TEXT BLOCK –
To better understand what this means, and to know the major features of the Sun that can be observed and photographed through a DayStar filtered telescope, it is first helpful to understand what these filters work to accomplish. DayStar filters target the emission line of known elements such as Hydrogen (H), Sodium (Na), or Calcium (C). By eliminating all other light we can then study the activities of these specific elements: we learn more about the Sun, its behavior, and how these impact the Earth. The narrower the bandpass is then the more off-band light is rejected, the refinements in manufacturing produce a filter that reveals solar structures with higher contrast and better definition. The Sun is bright enough so that we do not need to capture more light, a comparatively small aperture telescope equipped with a DayStar filter can provide amazing views and images. To add detail we simply need 'more dark' to exclude that light that we do not seek to study: filters do not add but can only take away.

The DayStar filters offer absolute precision control over wavelength transmission in terms of bandpass and bandwidth; you can see this for yourself at the regular solar observing sessions hosted outside Company Seven's showroom. Or contact us to learn more about our DayStar systems.

A bandpass filter's transmission width graph depicts the range of wavelengths are allowed to pass through by the filter. We measure light's color or position in the spectrum by its wavelength. The visual spectrum is found between about 3900 and 7000Å. Red light has longer wavelengths and blue has shorter wavelengths. We measure the distance between peaks in the wave to arrive at its wavelength. That unit of measure is an Ångstrom. An Ångstrom is 1/10th of a nanometer. A nanometer is 1 billionth of a meter. Prominent lines for chemicals of interest on the Sun are: Hydrogen Alpha peaking at 6562.8Å and the Calcium K and H lines at 3933Å and 3968.5Å. Note the Hydrogen wavelength is almost two times as wide as either Calcium wavelengths.


Above: Hydrogen α filter peak transmission
By observing the Sun in Hydrogen α (with a narrow bandpass filter tuned to 6562.8Å), we can observe the behavior of the Sun's chromosphere. The chromosphere is like a shell of gas around the Sun's photosphere, it is less than 1% of the diameter of the Sun, and is always moving and changing. The structure of the chromosphere behaves differently in active regions than quiet areas, where magnetic field lines are stronger. The chromosphere is governed by magnetic forces and thought to be tied to the photosphere, yet it still has its own IntraNetwork (IN) of material oscillating independently every 5 minutes.

REQUIRED TASKS –
(A) According to the DayStar filter text, at what wavelength does the Hydrogen Alpha line peak?
(B) Please write the next paragraph of the DayStar filter text, picking up after its final sentence about the chromosphere.
The listing that comes next has no connection to the DayStar filter text.

AVAILABLE DATA –
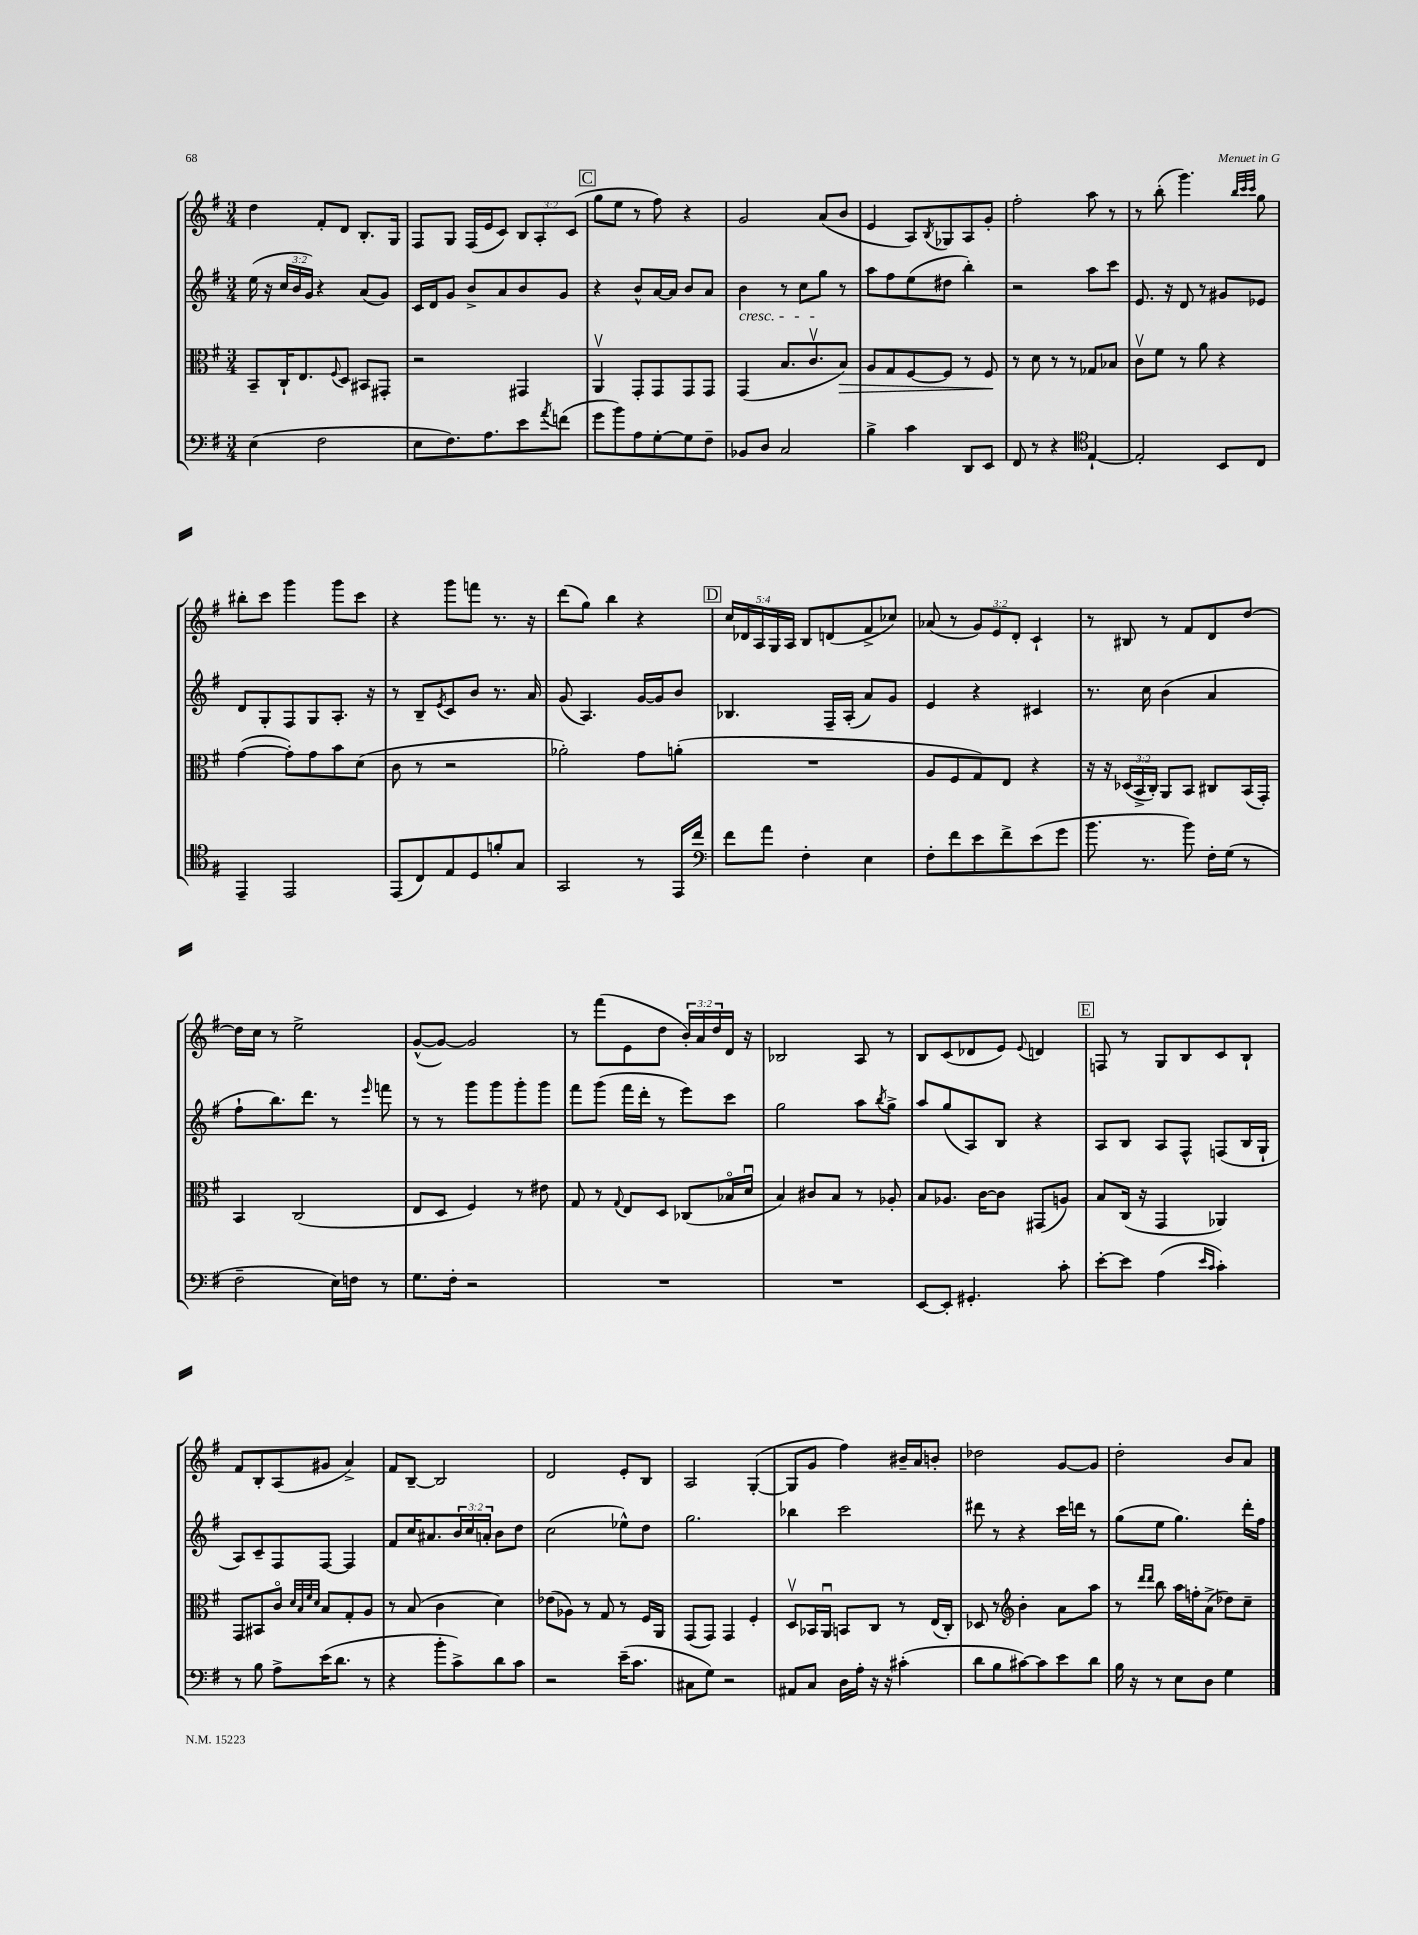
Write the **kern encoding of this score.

ANSWERS PROVIDED –
(A) 6562.8Å

(B)
On the limb, even a rather wide filter of 1Å or more will show prominences, a detail of the chromosphere projected against the dark black contrast of space. To observe the details of chromosphere on the face of the Sun we need a narrower filter to eliminate more off-band light of the photosphere and continuum; we need a filter providing less than a 1.0Å bandpass. The narrower the filter's bandpass, the more contrast we will see down to 0.4Å, where prominence structure is reduced due to high velocity and subsequent wing shift.
Spicules dominate the chromosphere in non-active regions and have been studied exhaustively. They are barely visible, last only about 15 minutes, and resemble a "burning prairie". Some jets can be seen shooting 10,000 km up from the Sun's limb at velocities of about 30km/sec. Studied exhaustively, they present a number of observing challenges, as they are too small to resolve and move so quickly as to present wing-shift challenges.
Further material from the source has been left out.